STRUCTURAL AND PHOTOPHYSICAL PROPERTIES OF COODINATION POLYMERS

Célia M. Ronconi

Instituto de Química, Universidade Federal Fluminense (UFF), Outeiro de São João Batista, s/n, Campus do Valonguinho, Centro, 24020-141, Niterói, RJ, Brazil

Resumo
In this work we are going to show how photoluminescent properties of Ag(I)-based coordination polymers are adjusted by changing the building blocks in the self-assembly process. A series of luminescent Ag(I)-based coordination polymers have been self-assembled from two flexible dicyanomethylene ligands bearing diethylene and triethylene glycol spacers and silver salts in different solvents. Single crystal X–ray diffraction analyses reveal a variety of geometries around the Ag(I) ion, resulting in mono, bi and tetranuclear networks with intriguing topologies. The coordination networks showed 2D architectures through coordination of the cyano and glycolic groups to the Ag(I) ions. A 3D supramolecular arrangement of the coordination networks was formed through weak π…π and Ag(I)…π interactions as well as the hydrogen bonds between water molecules and ClO4— and BF4— counterions.
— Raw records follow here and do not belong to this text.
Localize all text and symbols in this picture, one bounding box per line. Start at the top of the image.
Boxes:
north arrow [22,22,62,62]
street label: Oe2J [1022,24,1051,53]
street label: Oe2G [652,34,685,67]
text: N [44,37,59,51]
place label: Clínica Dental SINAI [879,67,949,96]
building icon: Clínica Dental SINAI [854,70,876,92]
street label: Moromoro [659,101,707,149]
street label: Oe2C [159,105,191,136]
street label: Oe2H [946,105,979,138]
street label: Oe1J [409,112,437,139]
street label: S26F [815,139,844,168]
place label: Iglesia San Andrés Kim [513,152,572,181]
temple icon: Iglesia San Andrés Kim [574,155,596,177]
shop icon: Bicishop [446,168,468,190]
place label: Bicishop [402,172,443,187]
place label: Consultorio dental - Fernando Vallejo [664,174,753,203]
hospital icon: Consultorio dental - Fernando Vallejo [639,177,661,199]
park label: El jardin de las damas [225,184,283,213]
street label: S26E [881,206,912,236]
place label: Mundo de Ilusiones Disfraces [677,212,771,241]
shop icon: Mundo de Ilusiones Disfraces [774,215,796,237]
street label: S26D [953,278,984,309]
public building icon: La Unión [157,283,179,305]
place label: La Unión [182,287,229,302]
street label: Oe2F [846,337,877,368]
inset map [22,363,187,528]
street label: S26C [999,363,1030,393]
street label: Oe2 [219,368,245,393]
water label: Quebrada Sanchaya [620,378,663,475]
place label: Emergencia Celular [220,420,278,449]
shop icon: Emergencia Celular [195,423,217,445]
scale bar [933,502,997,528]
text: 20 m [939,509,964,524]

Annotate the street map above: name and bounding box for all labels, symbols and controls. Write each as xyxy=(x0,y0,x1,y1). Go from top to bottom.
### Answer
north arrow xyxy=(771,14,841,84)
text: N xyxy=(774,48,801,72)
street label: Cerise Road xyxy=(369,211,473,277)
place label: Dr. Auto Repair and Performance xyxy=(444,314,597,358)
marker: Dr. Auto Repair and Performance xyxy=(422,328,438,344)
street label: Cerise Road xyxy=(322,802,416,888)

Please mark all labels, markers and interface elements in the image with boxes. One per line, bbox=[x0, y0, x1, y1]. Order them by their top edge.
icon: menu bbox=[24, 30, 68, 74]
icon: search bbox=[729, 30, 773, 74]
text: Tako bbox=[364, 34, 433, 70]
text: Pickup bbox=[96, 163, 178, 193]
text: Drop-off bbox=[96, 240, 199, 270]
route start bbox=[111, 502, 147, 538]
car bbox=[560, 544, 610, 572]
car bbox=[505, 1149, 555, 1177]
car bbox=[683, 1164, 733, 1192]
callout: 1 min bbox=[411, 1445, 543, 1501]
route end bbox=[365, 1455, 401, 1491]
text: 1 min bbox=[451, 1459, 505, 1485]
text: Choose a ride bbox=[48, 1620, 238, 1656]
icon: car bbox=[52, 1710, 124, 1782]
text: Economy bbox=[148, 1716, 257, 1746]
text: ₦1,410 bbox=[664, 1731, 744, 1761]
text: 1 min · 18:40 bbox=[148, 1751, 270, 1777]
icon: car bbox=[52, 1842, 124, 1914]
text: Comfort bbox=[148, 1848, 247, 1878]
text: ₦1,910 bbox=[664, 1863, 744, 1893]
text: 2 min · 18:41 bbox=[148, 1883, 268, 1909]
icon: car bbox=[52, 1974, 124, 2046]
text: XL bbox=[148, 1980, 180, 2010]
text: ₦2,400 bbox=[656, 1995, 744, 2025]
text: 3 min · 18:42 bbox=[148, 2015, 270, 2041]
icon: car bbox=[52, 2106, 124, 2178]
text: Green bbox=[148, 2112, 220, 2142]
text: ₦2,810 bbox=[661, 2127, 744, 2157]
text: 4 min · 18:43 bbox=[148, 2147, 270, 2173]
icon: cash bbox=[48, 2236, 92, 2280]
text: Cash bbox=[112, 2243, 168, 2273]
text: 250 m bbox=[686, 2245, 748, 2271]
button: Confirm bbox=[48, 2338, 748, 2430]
Ag(I) coordination networks display green to yellow emissions in the solid state, with quantum yields (Φem) varying from 0.013 to 0.085. The emission properties of the silver(I) coordination networks are attributed to intraligand charge transfer and metal-perturbed intraligand transitions. Structural properties, such as the presence of Ag…π interactions and multiple silver(I) centers of in the coordination networks play an import role in the photophysical properties of these compounds.